__Work request__: Look in the material below for the line holding "real na real nela a tendência todo mundo". Set it down exactly, with each later line up to and including the line holding "vem com essas coisas assim que supetão".

__Data for review__:
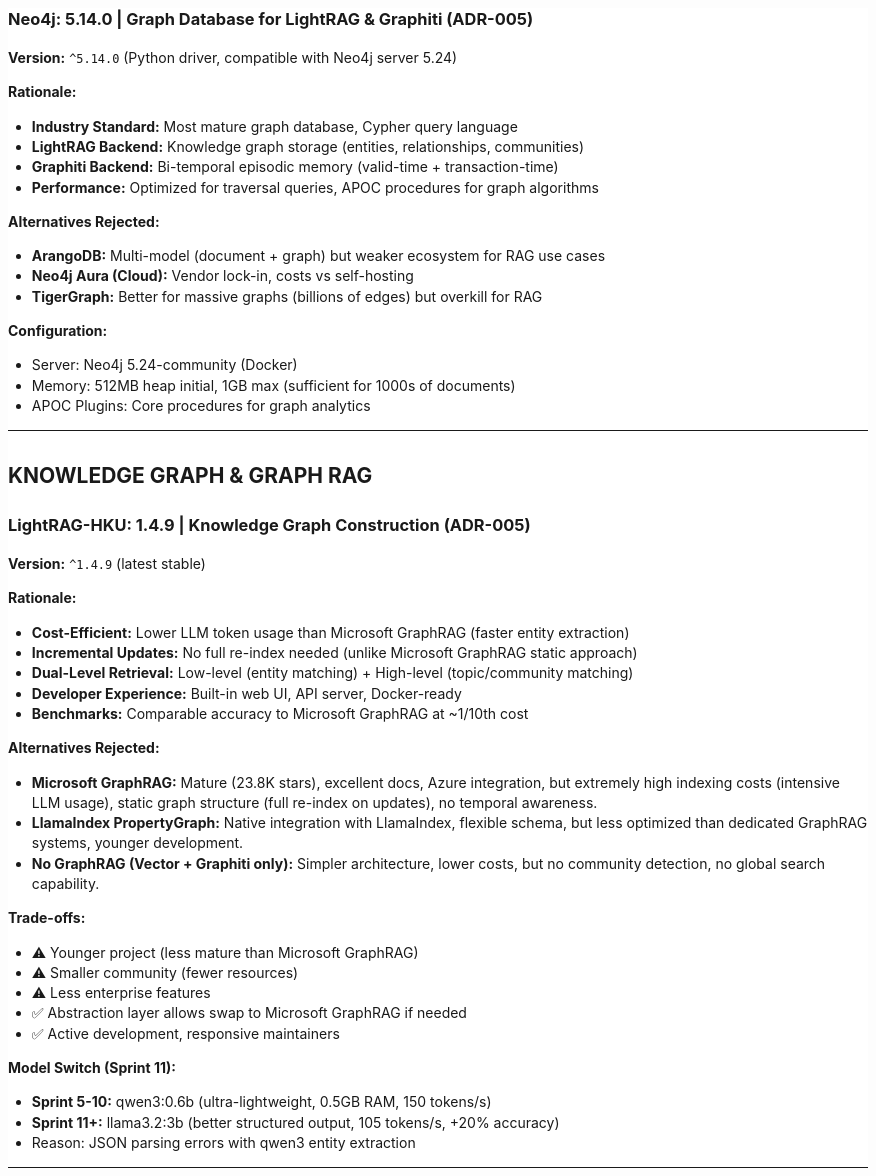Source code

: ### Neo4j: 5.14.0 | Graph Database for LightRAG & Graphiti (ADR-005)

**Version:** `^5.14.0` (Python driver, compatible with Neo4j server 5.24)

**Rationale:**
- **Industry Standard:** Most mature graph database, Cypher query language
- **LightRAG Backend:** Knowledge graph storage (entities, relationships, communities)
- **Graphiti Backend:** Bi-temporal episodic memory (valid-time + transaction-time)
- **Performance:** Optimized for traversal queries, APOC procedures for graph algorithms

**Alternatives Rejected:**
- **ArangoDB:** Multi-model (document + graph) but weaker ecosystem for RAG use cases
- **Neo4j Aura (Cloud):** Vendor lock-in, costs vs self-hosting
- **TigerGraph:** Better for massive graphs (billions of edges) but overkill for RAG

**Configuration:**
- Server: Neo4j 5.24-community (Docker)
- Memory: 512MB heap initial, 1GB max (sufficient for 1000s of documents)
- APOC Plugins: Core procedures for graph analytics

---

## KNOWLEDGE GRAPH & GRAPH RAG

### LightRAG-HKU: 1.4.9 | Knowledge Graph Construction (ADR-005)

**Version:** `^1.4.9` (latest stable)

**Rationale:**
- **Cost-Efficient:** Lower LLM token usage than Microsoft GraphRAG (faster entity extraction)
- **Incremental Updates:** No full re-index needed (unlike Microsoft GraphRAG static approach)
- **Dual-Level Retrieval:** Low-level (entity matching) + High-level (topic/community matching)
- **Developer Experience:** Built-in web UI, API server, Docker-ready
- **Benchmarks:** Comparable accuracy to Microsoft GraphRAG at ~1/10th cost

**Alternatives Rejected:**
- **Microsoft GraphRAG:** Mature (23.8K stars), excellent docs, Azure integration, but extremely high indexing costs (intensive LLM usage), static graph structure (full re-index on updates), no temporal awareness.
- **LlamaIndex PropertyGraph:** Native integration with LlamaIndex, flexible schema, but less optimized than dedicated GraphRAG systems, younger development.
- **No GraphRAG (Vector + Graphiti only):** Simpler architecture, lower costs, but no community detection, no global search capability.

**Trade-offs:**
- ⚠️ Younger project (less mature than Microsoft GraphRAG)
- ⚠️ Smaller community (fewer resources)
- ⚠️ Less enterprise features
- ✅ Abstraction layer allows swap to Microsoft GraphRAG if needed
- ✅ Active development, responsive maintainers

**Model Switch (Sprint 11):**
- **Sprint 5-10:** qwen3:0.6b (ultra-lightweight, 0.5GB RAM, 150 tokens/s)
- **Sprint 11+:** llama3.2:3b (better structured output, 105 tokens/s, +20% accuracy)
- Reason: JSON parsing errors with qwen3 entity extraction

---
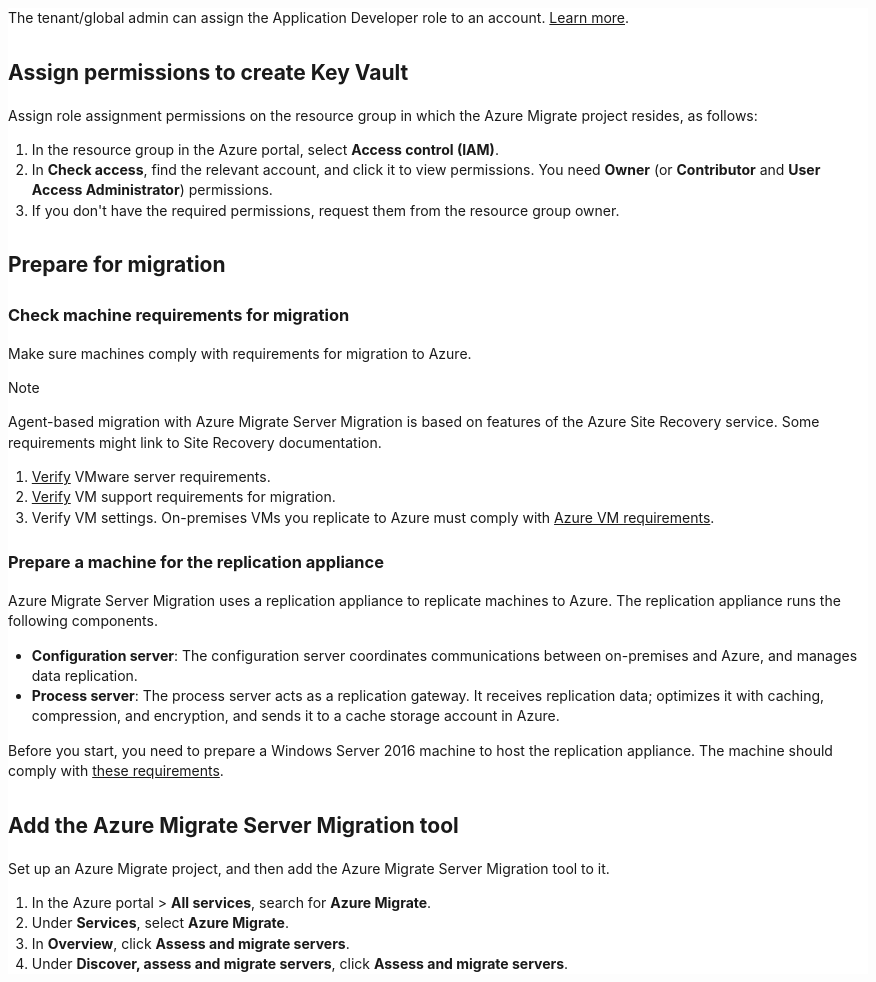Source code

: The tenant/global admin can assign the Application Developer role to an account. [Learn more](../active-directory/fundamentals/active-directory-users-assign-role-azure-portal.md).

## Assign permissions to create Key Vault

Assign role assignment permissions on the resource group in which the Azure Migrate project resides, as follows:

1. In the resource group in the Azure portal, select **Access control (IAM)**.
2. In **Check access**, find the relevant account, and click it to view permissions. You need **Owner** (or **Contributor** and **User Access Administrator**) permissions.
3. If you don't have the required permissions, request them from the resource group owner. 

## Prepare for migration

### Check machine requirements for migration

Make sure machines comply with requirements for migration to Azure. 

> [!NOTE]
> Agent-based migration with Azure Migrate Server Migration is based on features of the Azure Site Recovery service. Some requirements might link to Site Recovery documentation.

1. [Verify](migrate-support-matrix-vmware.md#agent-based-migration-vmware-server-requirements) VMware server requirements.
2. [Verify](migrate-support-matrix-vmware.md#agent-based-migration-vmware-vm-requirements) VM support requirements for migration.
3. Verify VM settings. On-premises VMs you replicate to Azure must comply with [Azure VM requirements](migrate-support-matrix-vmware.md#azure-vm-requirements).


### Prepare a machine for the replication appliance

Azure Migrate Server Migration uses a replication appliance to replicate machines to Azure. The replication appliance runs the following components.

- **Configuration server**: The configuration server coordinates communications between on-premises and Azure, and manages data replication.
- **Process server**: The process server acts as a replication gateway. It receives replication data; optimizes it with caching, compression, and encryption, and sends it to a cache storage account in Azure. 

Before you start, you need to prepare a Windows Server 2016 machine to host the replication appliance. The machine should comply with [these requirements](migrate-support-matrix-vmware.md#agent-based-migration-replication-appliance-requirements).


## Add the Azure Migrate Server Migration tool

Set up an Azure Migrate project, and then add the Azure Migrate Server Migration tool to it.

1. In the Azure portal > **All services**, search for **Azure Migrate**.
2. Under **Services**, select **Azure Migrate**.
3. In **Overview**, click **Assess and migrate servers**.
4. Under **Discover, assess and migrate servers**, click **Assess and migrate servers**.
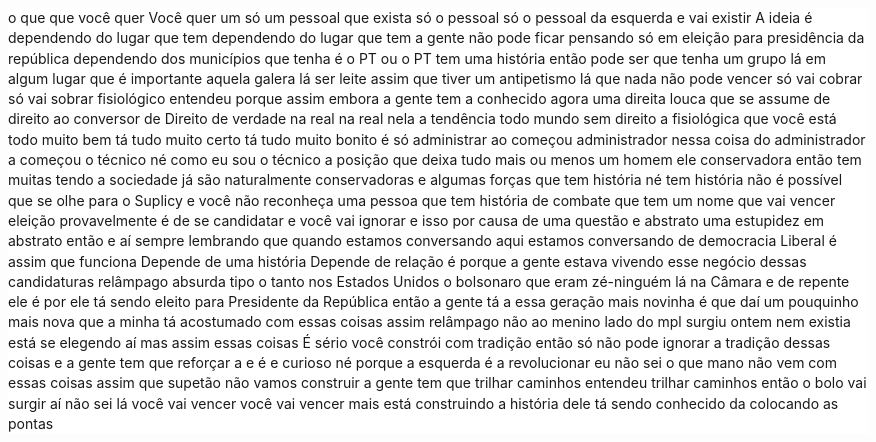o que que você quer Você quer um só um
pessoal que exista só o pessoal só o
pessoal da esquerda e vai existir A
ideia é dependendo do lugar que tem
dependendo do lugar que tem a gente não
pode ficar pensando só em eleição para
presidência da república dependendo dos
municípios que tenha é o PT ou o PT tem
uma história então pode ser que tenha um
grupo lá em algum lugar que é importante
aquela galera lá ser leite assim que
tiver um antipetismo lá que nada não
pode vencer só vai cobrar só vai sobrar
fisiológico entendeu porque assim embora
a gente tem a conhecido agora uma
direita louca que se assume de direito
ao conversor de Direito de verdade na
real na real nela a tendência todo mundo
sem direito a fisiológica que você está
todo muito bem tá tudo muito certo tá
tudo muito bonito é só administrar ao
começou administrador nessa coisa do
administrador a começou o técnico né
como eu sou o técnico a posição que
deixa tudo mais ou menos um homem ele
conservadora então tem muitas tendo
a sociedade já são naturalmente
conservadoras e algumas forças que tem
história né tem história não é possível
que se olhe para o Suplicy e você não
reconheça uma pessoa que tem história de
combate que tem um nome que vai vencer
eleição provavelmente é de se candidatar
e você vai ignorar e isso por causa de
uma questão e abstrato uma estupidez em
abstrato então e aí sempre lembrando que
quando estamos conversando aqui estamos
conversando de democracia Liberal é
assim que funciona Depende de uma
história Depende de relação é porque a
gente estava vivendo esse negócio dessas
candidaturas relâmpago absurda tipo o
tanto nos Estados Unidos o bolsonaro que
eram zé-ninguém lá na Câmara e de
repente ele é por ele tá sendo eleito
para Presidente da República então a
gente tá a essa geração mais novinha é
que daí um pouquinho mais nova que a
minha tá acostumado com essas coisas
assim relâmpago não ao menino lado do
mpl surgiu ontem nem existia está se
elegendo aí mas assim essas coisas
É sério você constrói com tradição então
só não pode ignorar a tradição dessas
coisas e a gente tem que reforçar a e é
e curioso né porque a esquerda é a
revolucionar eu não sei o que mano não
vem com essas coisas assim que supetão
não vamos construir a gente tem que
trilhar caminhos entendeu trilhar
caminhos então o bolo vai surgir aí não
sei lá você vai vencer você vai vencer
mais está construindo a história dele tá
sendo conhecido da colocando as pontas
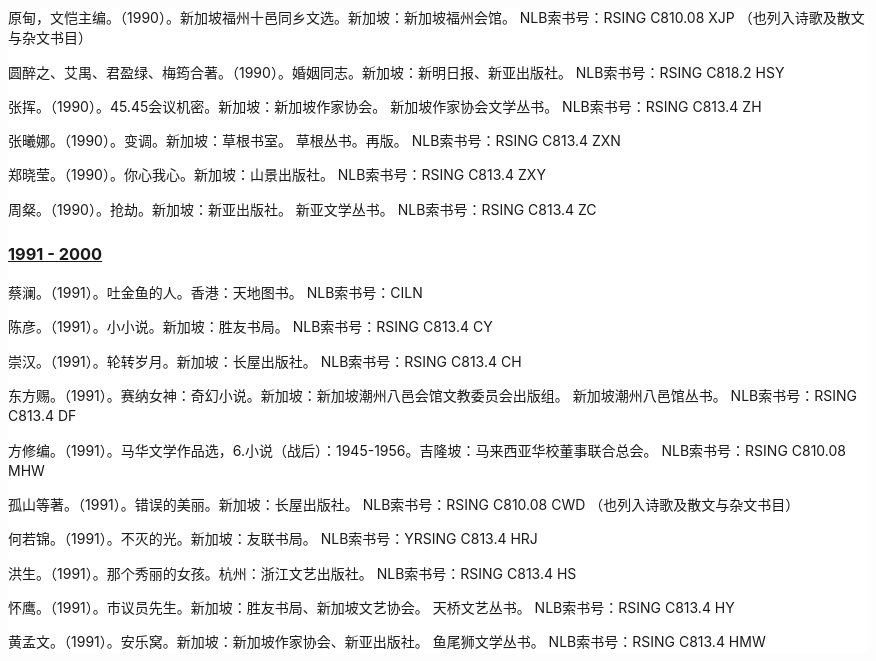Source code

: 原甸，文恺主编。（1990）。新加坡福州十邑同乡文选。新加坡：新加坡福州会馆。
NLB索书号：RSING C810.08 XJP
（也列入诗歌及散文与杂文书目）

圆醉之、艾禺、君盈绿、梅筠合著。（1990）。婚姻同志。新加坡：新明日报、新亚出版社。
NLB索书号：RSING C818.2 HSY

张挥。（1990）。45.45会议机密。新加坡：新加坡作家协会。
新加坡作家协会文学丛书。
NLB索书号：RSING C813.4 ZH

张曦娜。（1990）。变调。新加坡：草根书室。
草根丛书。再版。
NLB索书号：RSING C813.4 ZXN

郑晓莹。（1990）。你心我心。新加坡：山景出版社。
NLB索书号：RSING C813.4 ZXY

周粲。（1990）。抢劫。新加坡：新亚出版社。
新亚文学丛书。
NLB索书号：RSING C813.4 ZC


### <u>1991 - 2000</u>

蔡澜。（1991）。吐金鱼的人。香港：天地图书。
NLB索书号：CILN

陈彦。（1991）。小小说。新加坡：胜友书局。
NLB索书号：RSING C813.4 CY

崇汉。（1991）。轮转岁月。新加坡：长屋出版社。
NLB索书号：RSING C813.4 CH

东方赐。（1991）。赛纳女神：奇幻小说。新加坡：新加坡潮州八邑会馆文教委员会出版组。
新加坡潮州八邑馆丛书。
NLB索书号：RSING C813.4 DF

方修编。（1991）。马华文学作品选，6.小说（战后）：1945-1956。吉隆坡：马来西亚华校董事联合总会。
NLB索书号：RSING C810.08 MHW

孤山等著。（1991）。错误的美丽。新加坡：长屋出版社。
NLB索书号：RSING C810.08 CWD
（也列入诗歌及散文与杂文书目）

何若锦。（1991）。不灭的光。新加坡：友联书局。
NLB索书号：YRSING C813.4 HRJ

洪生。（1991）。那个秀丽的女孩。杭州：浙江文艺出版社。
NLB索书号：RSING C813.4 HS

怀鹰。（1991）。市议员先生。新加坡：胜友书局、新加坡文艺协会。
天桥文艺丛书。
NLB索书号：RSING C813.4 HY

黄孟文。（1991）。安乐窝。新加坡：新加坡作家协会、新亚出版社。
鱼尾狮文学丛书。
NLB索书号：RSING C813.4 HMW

__Written answer__:
real na real nela a tendência todo mundo
sem direito a fisiológica que você está
todo muito bem tá tudo muito certo tá
tudo muito bonito é só administrar ao
começou administrador nessa coisa do
administrador a começou o técnico né
como eu sou o técnico a posição que
deixa tudo mais ou menos um homem ele
conservadora então tem muitas tendo
a sociedade já são naturalmente
conservadoras e algumas forças que tem
história né tem história não é possível
que se olhe para o Suplicy e você não
reconheça uma pessoa que tem história de
combate que tem um nome que vai vencer
eleição provavelmente é de se candidatar
e você vai ignorar e isso por causa de
uma questão e abstrato uma estupidez em
abstrato então e aí sempre lembrando que
quando estamos conversando aqui estamos
conversando de democracia Liberal é
assim que funciona Depende de uma
história Depende de relação é porque a
gente estava vivendo esse negócio dessas
candidaturas relâmpago absurda tipo o
tanto nos Estados Unidos o bolsonaro que
eram zé-ninguém lá na Câmara e de
repente ele é por ele tá sendo eleito
para Presidente da República então a
gente tá a essa geração mais novinha é
que daí um pouquinho mais nova que a
minha tá acostumado com essas coisas
assim relâmpago não ao menino lado do
mpl surgiu ontem nem existia está se
elegendo aí mas assim essas coisas
É sério você constrói com tradição então
só não pode ignorar a tradição dessas
coisas e a gente tem que reforçar a e é
e curioso né porque a esquerda é a
revolucionar eu não sei o que mano não
vem com essas coisas assim que supetão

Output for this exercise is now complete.